Iraqi author (1934–2023)

Behnam Afas (Arabic:بهنام عفاص; July 17, 1934 – February 12, 2023) or Behnam Fadheel Hanna Afas, was an Iraqi-New Zealander author and researcher. His studies were mostly focused on the role of the Christian scholars and missionaries, their effect on the renaissance of Iraq during the 19th century and the early 20th century. His work is well respected by a large swath of Iraqi ethnic and religious groups.

==Biography==
Afas was born in the city of Mosul in northern Iraq in 1934. He was the second of six children of a religious Syriac-Catholic family. His father Fadheel Afas was a merchant from Mosul. The family name came from the Gall Nuts trade they worked in.

Afas finished his secondary school in Mosul where he developed a passion for literature and Arabic language. He completed his secondary school and was one of top three graduates in the national exam. His father sent him to Baghdad to complete his education where he chose the Higher Education House of Teachers. He received his Bachelor of Arts in literature with honor in 1955. He completed his higher studies in the University of Sorbonne – France and was awarded the D.E.A. on his studies about the role of Iraqi Christians in the renaissance of Iraq during the 19th Century. Afas taught Arabic language, literature and educating methods in several institutions and schools in Iraq such as; Teachers Training Institute, Baghdad College, Babel College of Theology, Al-Nidhameia high school and Al-Mustansiriya University.In spite of Afas's fondness for New Zealand, he chose to reside in the suburbs of Melbourne, Australia, close to his eldest son Joshua, youngest daughter Rawa, and middle son Jesse living in North America.

On 18 June 2015, he was awarded Al Onka al Thahabia al Dawalia (The International Golden Phenix award) in a ceremony in Melbourne, Australia.
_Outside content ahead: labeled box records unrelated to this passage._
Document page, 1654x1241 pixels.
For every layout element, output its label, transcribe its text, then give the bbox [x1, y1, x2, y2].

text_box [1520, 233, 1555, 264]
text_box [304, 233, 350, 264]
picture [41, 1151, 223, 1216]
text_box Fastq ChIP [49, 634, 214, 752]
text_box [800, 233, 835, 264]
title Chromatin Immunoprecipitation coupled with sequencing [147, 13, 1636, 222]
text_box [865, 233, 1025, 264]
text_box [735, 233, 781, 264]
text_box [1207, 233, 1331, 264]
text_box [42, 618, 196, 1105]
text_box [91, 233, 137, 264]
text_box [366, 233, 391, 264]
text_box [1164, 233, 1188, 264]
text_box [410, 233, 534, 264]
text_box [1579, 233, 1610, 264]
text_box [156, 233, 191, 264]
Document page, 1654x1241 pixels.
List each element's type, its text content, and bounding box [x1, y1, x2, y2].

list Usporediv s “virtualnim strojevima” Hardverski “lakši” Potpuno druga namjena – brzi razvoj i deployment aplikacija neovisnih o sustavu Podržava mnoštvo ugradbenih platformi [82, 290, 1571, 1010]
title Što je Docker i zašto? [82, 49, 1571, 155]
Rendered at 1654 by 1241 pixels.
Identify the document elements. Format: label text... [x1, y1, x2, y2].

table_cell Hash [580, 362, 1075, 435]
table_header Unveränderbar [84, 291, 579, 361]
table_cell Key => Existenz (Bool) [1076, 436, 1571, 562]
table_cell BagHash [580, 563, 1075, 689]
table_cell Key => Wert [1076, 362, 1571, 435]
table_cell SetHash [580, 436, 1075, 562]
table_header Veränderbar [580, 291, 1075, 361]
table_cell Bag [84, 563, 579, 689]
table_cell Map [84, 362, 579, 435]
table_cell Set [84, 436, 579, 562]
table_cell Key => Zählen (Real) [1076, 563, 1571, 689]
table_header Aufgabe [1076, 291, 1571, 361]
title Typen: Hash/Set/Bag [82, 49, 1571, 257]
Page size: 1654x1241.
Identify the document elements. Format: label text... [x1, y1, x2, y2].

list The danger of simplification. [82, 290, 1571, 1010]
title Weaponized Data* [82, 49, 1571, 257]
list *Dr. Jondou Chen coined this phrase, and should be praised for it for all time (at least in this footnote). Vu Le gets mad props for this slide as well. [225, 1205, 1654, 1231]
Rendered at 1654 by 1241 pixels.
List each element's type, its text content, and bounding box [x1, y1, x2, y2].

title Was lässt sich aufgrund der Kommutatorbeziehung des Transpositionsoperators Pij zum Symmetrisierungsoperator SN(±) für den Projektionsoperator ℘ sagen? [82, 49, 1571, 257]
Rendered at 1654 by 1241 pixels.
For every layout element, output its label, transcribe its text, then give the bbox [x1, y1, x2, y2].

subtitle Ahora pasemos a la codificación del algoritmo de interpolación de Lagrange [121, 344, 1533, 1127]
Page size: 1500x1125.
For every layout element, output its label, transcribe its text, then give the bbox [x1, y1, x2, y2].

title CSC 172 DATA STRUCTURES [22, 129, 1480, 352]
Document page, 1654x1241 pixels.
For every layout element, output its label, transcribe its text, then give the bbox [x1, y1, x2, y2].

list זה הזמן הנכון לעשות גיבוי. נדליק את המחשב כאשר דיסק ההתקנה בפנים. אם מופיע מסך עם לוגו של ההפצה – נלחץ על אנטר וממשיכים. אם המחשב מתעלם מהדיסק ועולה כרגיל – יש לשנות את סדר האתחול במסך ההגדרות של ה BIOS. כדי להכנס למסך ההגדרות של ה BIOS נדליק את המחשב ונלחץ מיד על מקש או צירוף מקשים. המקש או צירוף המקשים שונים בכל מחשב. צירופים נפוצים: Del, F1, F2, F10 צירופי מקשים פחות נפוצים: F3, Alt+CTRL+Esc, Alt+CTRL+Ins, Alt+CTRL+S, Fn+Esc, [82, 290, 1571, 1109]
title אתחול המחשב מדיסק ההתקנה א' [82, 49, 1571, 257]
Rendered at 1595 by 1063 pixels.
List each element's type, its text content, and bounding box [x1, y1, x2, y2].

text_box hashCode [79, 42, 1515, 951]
Afas died in Melbourne on 12 February 2023, at the age of 88.

==His work==
Most of Afas's books, research papers, lectures and articles argue that the Christian missionaries and scholars in Iraq have given modern Iraq a valuable gift in education, introduction of press and publications leading to considerable effect on the renaissance of Iraq. It is also equivalent to any of its neighboring Arab states in the amount of scholars, researchers and thinkers in the 19th century.

==Studies and Published Books==
1. بغداد ١٩٨٥ اقليميس يوسف داؤد – رائد من رواد الفكر في العراق ١٨٢٩- ١٨٩٠, دراسة تحليلية published in Arabic (Mgr Clement Yousif Dawood, One of the Pioneers in Intellects). link
2. تاريخ الطباعة والمطبوعات العراقية – Baghdad 1985, published in Arabic, 2-volumes (History of Iraqi Printing and Publications).
3. Almaraa w majalat alamal al alafdal laha, published in Arabic (Best Working Fields for Women).
4. Christian Heritage in Iraq across the Ages, published in English & Arabic.
5. Pioneers of the renaissance in Iraq in the 19th century, study in French & Arabic.
6. The Iraqi Christian Heritage in the Renaissance Era, 2010, Melbourne. link
7. Memories from the old days (Thikraat min al zaman al baeed), 2011, Melbourne.
8. From the depths of memory (Min aamaak al thakira), 2012, Melbourne.
9. Of Heritage (Min al turath), 2017, Melbourne.
==Well known students==
Some of his now famous students are Inaam Kachachi; journalist and author, Zaha Hadid; world-famous architect, and famous author Aziz Al-sayed Jassim.

== Bibliography ==
1. Library of Congress; CT1919.178 D383 1985.
2. Library of Congress; MLCMN 95/1854 (Z) FT MEADE.
3. Maosooaa Aalam Al Iraq fi Alqorn Alishreen, Ministry of Knowledge – Dr. hameed Almatbaai – 1995, P-32 (Encyclopedia of Famous Names in Iraq in the 20th Century).
4. Maosooaa Aalam Al Almousel fi Alqorn Alishreen University of Mousel – Dr Aumar Al Talib – 2007, Page-100 (Encyclopedia of Famous Names in Mousel in the 20th Century).
5. Early Arabic Printing: A catalogue of attitudes by Michael W. Albin.